Shape Properties gets energy savings and more from chiller upgrade

Working on the efficiency project included team members from: Shape Property Management, Lougheed Town Centre and Trane Canada ULC.
Working on the efficiency project were, left to right: Oskar Kwieton, Shape Property Management director of facilities, operations and maintenance; Ralph Schuette, Lougheed Town Centre operations manager; Antonio Oxida, building operator; Doug Robertson and Barry Waterman from Trane Canada ULC.

After one year, the chiller system was saving 596,000 kWh of energy annually

Energy efficient upgrades don't just help save money. They also create an opportunity to tackle diverse operational issues. That's how Vancouver-based developer and owner-operator Shape Properties approached a chiller system upgrade at one of its venues.

Cooling system was inefficient — and ineffective

"Lougheed Town Centre was built up over several phases, and when they added a section, they had to add an additional chiller," says Oskar Kwieton, Shape's director of facilities, operations and maintenance.

The piecemeal expansion of the popular Burnaby shopping mall had led to some challenges: two chillers were running full-time, yet some areas had inadequate water flow and cooling.

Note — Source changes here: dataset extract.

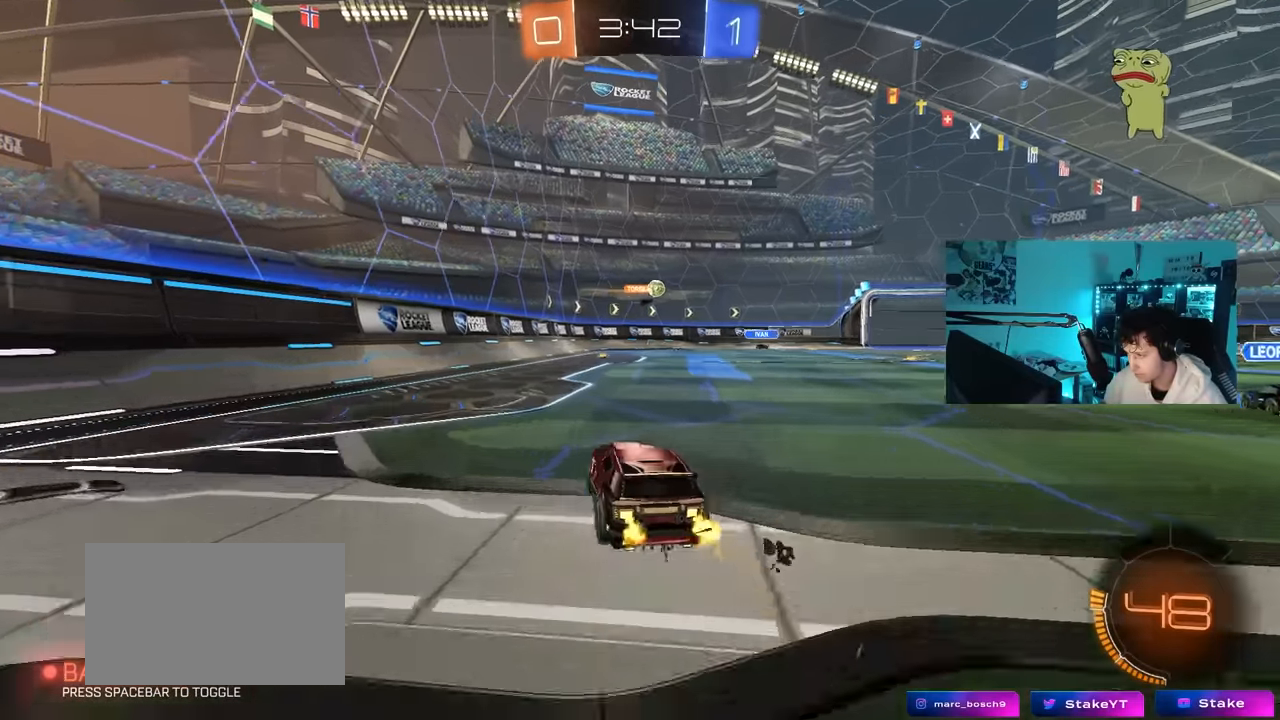
{"keys": ["d", "w"], "mouse": [], "mouse_move": "still", "events": [[67, "shift", "down"], [150, "shift", "up"], [433, "shift", "down"], [483, "shift", "up"]]}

Kwieton explains that they suspected it would be more efficient to re-pipe the [chiller] plant to operate one chiller as a lead and have a lag chiller for those days when they needed additional cooling. With the plan in place, Kwieton leveraged previous experience working with BC Hydro and applied for incentive funding for the project.

The upgrade was completed by Trane Canada ULC with assistance from the mall's operations team. It included re-piping to improve water (and cooling) flow throughout the property.

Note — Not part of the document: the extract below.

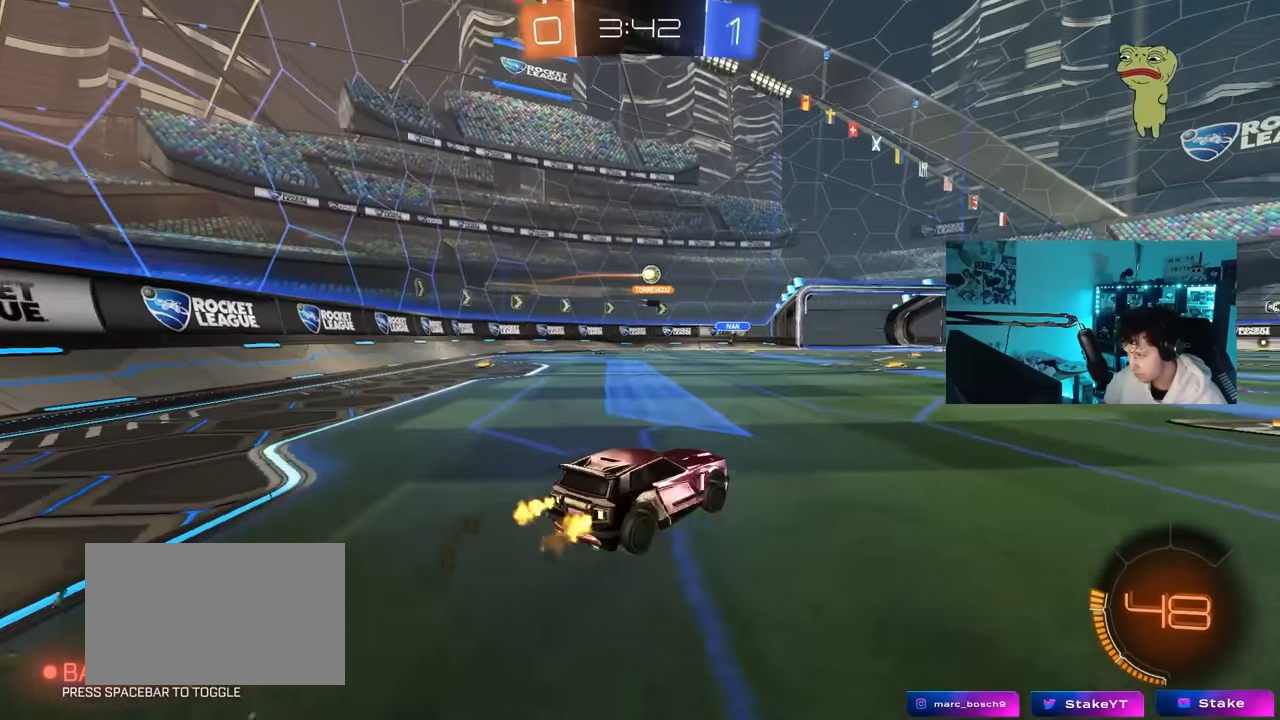
{"keys": ["a", "shift", "w"], "mouse": [], "mouse_move": "still", "events": [[367, "d", "up"], [417, "a", "down"], [417, "shift", "down"]]}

A VFD (variable frequency drive) was added to the primary chiller so that it only operates as needed. A second chiller was connected to the first to operate as a standby, and now only kicks in on the hottest days of the year.

Efficient chiller system has surpassed projected energy savings

The project cost approximately $364,000 and qualified for an incentive of $190,000. Although the project didn't meet Shape's typical payback threshold of three to five years, they decided to proceed with the project due to the existing water flow issues. And they're seeing results.

The payback period is improving because the project is performing better than expected. After one year, the chiller system was saving 596,000 kWh of energy annually. That's eight per cent better than originally expected, and it's likely even higher, due to additional savings that are harder to measure.

Energy efficiency is a 'natural fit'

Shape is improving energy efficiency at a number of its properties, switching to LED lighting, improving control systems, and engaging tenants in behaviour-change programs.

Kwieton says the company strives for LEED-level sustainability in all its projects and uses life-cycle costing to make sure the input cost of energy is considered in all plans, like the recently opened Highstreet and planned Brentwood expansion. With the success of the Lougheed upgrade, the company is considering how to replicate those savings at its other properties.

"With the incentive and the capital cost, it was a no-brainer," he says. "It was a win-win situation for us in the building because we actually got better water flow throughout the property, which we had problems with, and a far more efficient plant.

"It's just a good thing to do too; it's a good return on our investments as well. It's our corporate mandate to build and operate sustainable projects and properties, so it's just a natural fit."